Collected data:
┌────────
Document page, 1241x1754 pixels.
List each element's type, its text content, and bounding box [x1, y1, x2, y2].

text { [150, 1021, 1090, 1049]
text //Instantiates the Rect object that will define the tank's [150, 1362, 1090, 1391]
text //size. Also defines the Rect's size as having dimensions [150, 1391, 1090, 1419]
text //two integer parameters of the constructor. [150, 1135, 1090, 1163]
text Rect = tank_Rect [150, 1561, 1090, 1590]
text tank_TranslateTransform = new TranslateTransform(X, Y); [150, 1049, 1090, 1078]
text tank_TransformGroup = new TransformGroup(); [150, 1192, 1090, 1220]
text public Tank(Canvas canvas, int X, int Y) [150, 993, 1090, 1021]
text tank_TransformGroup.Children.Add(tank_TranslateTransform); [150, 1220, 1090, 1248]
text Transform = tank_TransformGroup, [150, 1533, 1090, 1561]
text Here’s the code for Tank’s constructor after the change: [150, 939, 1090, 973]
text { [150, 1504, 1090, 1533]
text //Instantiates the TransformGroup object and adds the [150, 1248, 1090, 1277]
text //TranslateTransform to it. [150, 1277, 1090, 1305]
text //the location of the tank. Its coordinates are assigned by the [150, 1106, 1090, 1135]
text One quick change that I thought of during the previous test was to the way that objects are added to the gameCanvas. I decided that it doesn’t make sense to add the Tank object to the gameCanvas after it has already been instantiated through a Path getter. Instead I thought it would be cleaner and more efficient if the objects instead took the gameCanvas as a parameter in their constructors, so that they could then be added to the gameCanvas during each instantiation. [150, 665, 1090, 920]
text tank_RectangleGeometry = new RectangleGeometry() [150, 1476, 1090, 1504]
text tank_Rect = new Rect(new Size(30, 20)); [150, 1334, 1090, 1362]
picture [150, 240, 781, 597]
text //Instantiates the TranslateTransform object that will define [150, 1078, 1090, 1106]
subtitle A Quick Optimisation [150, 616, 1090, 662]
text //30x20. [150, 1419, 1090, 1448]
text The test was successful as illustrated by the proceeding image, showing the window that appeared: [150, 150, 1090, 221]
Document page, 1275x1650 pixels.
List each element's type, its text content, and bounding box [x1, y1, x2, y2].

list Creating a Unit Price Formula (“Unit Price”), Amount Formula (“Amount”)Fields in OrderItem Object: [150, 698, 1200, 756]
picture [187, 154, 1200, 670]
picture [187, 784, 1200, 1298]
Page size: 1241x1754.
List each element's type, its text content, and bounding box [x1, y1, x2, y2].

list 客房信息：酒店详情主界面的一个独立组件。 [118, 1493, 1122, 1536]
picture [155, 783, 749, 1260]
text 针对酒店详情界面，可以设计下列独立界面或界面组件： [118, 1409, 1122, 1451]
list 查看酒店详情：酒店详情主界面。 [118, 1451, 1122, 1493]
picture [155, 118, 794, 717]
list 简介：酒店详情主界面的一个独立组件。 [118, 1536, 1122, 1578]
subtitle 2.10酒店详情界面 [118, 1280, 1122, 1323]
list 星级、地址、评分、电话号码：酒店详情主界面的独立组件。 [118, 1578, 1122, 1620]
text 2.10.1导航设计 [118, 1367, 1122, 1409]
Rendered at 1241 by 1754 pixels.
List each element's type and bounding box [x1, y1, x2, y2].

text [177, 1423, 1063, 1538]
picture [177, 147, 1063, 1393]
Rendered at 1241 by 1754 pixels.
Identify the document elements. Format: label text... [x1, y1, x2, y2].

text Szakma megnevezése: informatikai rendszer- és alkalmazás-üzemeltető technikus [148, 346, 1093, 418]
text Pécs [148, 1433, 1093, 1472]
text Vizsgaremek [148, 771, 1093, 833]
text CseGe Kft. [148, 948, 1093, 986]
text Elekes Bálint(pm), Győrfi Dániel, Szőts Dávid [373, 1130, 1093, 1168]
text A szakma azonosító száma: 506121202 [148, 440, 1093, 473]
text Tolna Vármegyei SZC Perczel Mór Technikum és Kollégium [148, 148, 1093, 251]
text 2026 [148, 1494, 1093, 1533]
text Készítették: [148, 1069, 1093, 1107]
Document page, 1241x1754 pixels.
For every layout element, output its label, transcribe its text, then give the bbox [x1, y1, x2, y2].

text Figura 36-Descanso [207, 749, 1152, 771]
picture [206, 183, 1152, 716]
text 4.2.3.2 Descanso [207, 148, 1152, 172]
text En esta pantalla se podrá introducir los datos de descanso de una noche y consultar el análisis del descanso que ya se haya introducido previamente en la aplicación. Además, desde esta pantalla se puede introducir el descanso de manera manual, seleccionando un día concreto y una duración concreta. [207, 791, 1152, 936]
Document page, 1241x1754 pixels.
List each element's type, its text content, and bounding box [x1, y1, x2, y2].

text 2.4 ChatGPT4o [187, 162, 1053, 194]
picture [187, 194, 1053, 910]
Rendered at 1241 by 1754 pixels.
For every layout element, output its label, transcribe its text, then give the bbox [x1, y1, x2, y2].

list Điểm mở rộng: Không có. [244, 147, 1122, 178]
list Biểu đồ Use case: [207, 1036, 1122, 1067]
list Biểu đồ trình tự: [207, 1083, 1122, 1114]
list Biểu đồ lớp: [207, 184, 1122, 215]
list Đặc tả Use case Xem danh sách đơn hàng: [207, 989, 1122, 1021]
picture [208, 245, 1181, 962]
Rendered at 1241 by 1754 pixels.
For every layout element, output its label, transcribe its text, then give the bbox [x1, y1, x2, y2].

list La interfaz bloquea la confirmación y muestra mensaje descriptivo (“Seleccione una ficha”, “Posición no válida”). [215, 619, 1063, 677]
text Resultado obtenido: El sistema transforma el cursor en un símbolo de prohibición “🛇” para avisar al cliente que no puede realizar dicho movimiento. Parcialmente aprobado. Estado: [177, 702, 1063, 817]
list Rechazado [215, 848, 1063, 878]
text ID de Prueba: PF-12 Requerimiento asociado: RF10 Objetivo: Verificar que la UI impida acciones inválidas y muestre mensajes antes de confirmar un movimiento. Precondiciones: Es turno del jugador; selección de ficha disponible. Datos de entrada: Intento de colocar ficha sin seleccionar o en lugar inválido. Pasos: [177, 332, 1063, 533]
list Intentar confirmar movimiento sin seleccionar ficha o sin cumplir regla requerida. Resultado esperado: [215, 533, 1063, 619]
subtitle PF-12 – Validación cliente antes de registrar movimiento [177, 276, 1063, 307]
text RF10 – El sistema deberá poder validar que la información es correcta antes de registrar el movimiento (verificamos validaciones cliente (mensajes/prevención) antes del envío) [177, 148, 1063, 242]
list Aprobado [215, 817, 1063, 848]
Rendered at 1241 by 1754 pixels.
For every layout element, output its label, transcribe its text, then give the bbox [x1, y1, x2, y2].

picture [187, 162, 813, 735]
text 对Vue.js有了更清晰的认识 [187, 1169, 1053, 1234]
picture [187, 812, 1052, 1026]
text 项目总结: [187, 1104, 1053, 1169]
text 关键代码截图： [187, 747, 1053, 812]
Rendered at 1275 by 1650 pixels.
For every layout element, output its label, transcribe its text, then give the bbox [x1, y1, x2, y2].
└────────
Your objective = Print out each record above exactly, with nothing omitted.

Result =
Document page, 1241x1754 pixels.
List each element's type, its text content, and bounding box [x1, y1, x2, y2].

text { [150, 1021, 1090, 1049]
text //Instantiates the Rect object that will define the tank's [150, 1362, 1090, 1391]
text //size. Also defines the Rect's size as having dimensions [150, 1391, 1090, 1419]
text //two integer parameters of the constructor. [150, 1135, 1090, 1163]
text Rect = tank_Rect [150, 1561, 1090, 1590]
text tank_TranslateTransform = new TranslateTransform(X, Y); [150, 1049, 1090, 1078]
text tank_TransformGroup = new TransformGroup(); [150, 1192, 1090, 1220]
text public Tank(Canvas canvas, int X, int Y) [150, 993, 1090, 1021]
text tank_TransformGroup.Children.Add(tank_TranslateTransform); [150, 1220, 1090, 1248]
text Transform = tank_TransformGroup, [150, 1533, 1090, 1561]
text Here’s the code for Tank’s constructor after the change: [150, 939, 1090, 973]
text { [150, 1504, 1090, 1533]
text //Instantiates the TransformGroup object and adds the [150, 1248, 1090, 1277]
text //TranslateTransform to it. [150, 1277, 1090, 1305]
text //the location of the tank. Its coordinates are assigned by the [150, 1106, 1090, 1135]
text One quick change that I thought of during the previous test was to the way that objects are added to the gameCanvas. I decided that it doesn’t make sense to add the Tank object to the gameCanvas after it has already been instantiated through a Path getter. Instead I thought it would be cleaner and more efficient if the objects instead took the gameCanvas as a parameter in their constructors, so that they could then be added to the gameCanvas during each instantiation. [150, 665, 1090, 920]
text tank_RectangleGeometry = new RectangleGeometry() [150, 1476, 1090, 1504]
text tank_Rect = new Rect(new Size(30, 20)); [150, 1334, 1090, 1362]
picture [150, 240, 781, 597]
text //Instantiates the TranslateTransform object that will define [150, 1078, 1090, 1106]
subtitle A Quick Optimisation [150, 616, 1090, 662]
text //30x20. [150, 1419, 1090, 1448]
text The test was successful as illustrated by the proceeding image, showing the window that appeared: [150, 150, 1090, 221]
Document page, 1275x1650 pixels.
List each element's type, its text content, and bounding box [x1, y1, x2, y2].

list Creating a Unit Price Formula (“Unit Price”), Amount Formula (“Amount”)Fields in OrderItem Object: [150, 698, 1200, 756]
picture [187, 154, 1200, 670]
picture [187, 784, 1200, 1298]
Page size: 1241x1754.
List each element's type, its text content, and bounding box [x1, y1, x2, y2].

list 客房信息：酒店详情主界面的一个独立组件。 [118, 1493, 1122, 1536]
picture [155, 783, 749, 1260]
text 针对酒店详情界面，可以设计下列独立界面或界面组件： [118, 1409, 1122, 1451]
list 查看酒店详情：酒店详情主界面。 [118, 1451, 1122, 1493]
picture [155, 118, 794, 717]
list 简介：酒店详情主界面的一个独立组件。 [118, 1536, 1122, 1578]
subtitle 2.10酒店详情界面 [118, 1280, 1122, 1323]
list 星级、地址、评分、电话号码：酒店详情主界面的独立组件。 [118, 1578, 1122, 1620]
text 2.10.1导航设计 [118, 1367, 1122, 1409]
Rendered at 1241 by 1754 pixels.
List each element's type and bounding box [x1, y1, x2, y2].

text [177, 1423, 1063, 1538]
picture [177, 147, 1063, 1393]
Rendered at 1241 by 1754 pixels.
Identify the document elements. Format: label text... [x1, y1, x2, y2].

text Szakma megnevezése: informatikai rendszer- és alkalmazás-üzemeltető technikus [148, 346, 1093, 418]
text Pécs [148, 1433, 1093, 1472]
text Vizsgaremek [148, 771, 1093, 833]
text CseGe Kft. [148, 948, 1093, 986]
text Elekes Bálint(pm), Győrfi Dániel, Szőts Dávid [373, 1130, 1093, 1168]
text A szakma azonosító száma: 506121202 [148, 440, 1093, 473]
text Tolna Vármegyei SZC Perczel Mór Technikum és Kollégium [148, 148, 1093, 251]
text 2026 [148, 1494, 1093, 1533]
text Készítették: [148, 1069, 1093, 1107]
Document page, 1241x1754 pixels.
For every layout element, output its label, transcribe its text, then give the bbox [x1, y1, x2, y2].

text Figura 36-Descanso [207, 749, 1152, 771]
picture [206, 183, 1152, 716]
text 4.2.3.2 Descanso [207, 148, 1152, 172]
text En esta pantalla se podrá introducir los datos de descanso de una noche y consultar el análisis del descanso que ya se haya introducido previamente en la aplicación. Además, desde esta pantalla se puede introducir el descanso de manera manual, seleccionando un día concreto y una duración concreta. [207, 791, 1152, 936]
Document page, 1241x1754 pixels.
List each element's type, its text content, and bounding box [x1, y1, x2, y2].

text 2.4 ChatGPT4o [187, 162, 1053, 194]
picture [187, 194, 1053, 910]
Rendered at 1241 by 1754 pixels.
For every layout element, output its label, transcribe its text, then give the bbox [x1, y1, x2, y2].

list Điểm mở rộng: Không có. [244, 147, 1122, 178]
list Biểu đồ Use case: [207, 1036, 1122, 1067]
list Biểu đồ trình tự: [207, 1083, 1122, 1114]
list Biểu đồ lớp: [207, 184, 1122, 215]
list Đặc tả Use case Xem danh sách đơn hàng: [207, 989, 1122, 1021]
picture [208, 245, 1181, 962]
Rendered at 1241 by 1754 pixels.
For every layout element, output its label, transcribe its text, then give the bbox [x1, y1, x2, y2].

list La interfaz bloquea la confirmación y muestra mensaje descriptivo (“Seleccione una ficha”, “Posición no válida”). [215, 619, 1063, 677]
text Resultado obtenido: El sistema transforma el cursor en un símbolo de prohibición “🛇” para avisar al cliente que no puede realizar dicho movimiento. Parcialmente aprobado. Estado: [177, 702, 1063, 817]
list Rechazado [215, 848, 1063, 878]
text ID de Prueba: PF-12 Requerimiento asociado: RF10 Objetivo: Verificar que la UI impida acciones inválidas y muestre mensajes antes de confirmar un movimiento. Precondiciones: Es turno del jugador; selección de ficha disponible. Datos de entrada: Intento de colocar ficha sin seleccionar o en lugar inválido. Pasos: [177, 332, 1063, 533]
list Intentar confirmar movimiento sin seleccionar ficha o sin cumplir regla requerida. Resultado esperado: [215, 533, 1063, 619]
subtitle PF-12 – Validación cliente antes de registrar movimiento [177, 276, 1063, 307]
text RF10 – El sistema deberá poder validar que la información es correcta antes de registrar el movimiento (verificamos validaciones cliente (mensajes/prevención) antes del envío) [177, 148, 1063, 242]
list Aprobado [215, 817, 1063, 848]
Rendered at 1241 by 1754 pixels.
For every layout element, output its label, transcribe its text, then give the bbox [x1, y1, x2, y2].

picture [187, 162, 813, 735]
text 对Vue.js有了更清晰的认识 [187, 1169, 1053, 1234]
picture [187, 812, 1052, 1026]
text 项目总结: [187, 1104, 1053, 1169]
text 关键代码截图： [187, 747, 1053, 812]
Rendered at 1275 by 1650 pixels.
For every layout element, output its label, transcribe its text, then give the bbox [x1, y1, x2, y2].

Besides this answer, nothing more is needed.